A key advantage that Node has? NPM with 350,000 packages.
Granted they aren't all top quality packages, but thousands are.
I was working on one project that used ZeroMQ, as a random example. There are excellent packages for Node, including a well maintained version for the newest 4.0 branch.
For Elixir, when a team wanted to interface using ZeroMQ, the best they could find was a "work in progress, not ready for production use" build that was a partial re-implementation of ZeroMQ 3.1, and that specifically lacked the elliptic encryption feature that we were using.

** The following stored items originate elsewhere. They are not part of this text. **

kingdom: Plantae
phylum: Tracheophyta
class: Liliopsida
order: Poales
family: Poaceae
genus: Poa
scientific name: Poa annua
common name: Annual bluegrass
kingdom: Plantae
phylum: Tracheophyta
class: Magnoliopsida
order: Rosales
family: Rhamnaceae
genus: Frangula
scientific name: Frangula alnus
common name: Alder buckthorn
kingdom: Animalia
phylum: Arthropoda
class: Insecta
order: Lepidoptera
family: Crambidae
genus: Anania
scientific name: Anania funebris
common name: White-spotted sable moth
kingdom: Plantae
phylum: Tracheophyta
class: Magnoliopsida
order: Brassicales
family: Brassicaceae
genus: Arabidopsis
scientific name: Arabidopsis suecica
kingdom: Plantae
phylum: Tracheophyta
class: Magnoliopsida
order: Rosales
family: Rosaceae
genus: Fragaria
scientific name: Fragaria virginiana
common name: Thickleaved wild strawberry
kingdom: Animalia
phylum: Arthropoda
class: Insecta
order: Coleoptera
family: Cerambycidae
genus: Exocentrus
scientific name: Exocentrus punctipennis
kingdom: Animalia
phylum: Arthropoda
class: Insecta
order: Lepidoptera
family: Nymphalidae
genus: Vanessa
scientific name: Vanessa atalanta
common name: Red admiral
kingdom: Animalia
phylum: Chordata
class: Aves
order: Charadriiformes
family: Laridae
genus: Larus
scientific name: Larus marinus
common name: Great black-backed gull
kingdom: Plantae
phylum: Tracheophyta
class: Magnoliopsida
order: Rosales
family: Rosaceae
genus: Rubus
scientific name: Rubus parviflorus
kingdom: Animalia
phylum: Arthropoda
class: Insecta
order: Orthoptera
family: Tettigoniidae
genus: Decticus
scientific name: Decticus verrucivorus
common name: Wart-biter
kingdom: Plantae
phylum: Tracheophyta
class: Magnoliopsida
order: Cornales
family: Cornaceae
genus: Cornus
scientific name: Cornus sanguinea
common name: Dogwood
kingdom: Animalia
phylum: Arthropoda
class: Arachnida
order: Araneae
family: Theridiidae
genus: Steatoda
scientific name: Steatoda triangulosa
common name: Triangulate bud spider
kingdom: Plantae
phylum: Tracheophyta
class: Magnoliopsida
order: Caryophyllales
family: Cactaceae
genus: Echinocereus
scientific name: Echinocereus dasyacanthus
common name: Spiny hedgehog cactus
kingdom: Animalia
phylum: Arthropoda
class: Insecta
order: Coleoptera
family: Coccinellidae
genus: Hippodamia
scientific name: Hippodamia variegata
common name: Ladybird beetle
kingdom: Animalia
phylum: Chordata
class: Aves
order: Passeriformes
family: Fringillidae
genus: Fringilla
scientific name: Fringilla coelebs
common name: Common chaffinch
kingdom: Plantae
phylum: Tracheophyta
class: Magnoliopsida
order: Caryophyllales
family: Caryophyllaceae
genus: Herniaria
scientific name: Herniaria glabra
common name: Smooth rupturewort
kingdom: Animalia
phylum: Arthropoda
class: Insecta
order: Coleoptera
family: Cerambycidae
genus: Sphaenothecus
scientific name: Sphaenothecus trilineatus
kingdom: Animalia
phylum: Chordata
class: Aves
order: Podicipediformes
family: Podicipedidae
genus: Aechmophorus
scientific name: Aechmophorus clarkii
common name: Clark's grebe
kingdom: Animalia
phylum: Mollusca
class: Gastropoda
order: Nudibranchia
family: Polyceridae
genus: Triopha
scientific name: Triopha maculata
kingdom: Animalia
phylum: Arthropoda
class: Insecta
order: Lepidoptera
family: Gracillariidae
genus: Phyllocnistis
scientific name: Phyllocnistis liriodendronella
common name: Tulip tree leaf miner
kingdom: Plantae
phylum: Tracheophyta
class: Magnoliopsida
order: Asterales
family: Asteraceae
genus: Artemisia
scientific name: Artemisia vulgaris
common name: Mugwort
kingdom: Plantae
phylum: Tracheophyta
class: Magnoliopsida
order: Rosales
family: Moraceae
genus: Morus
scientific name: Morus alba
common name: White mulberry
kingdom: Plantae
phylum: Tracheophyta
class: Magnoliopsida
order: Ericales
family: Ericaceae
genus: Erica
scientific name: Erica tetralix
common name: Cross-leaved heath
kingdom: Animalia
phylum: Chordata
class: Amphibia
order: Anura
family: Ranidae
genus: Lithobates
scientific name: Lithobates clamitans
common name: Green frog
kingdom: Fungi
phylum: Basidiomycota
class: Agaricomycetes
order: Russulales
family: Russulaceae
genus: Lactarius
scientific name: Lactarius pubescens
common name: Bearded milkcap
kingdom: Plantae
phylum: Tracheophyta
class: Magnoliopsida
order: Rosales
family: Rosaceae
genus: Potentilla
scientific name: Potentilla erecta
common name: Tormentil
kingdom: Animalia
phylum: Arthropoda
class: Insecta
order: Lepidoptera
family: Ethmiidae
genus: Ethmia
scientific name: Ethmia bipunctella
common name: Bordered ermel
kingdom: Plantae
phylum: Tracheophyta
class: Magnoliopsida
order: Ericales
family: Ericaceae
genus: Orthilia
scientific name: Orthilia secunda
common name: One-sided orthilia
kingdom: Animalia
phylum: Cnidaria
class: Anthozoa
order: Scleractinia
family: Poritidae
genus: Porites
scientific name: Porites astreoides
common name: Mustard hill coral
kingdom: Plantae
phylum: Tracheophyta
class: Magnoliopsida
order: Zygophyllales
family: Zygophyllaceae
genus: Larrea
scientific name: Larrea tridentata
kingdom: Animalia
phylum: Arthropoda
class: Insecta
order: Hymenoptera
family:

The more mature ports to Erlang similarly doesn't support the encryption we were using. [1] There's one native binding that seems to only support 3.1 (at most) as well [2], but it's something you need to build and configure, as opposed to "npm install zeromq --save", or better yet, "yarn add zeromq", and then your project will work on any system without any complex build rules to get it working.
That's just one package that I tried to use, and it's a popular network message queue package (two full ports to native Erlang!). If I had tried to do something more obscure I'm sure I would have had even more problems.
Another key advantage is that there are probably 10x the number of developers ready to hit the ground running on a Node project than there are Go developers, or 50x as many as Elixir or Erlang developers. I don't know if you've tried to do much hiring, but it's hard enough finding developers for a language that's popular. (And no, I'm not counting "front end" JavaScript developers; if I were, I would have said 100x or more.) If you're hiring in an area that isn't highly tech focused, you might not be able to hire a single developer with experience.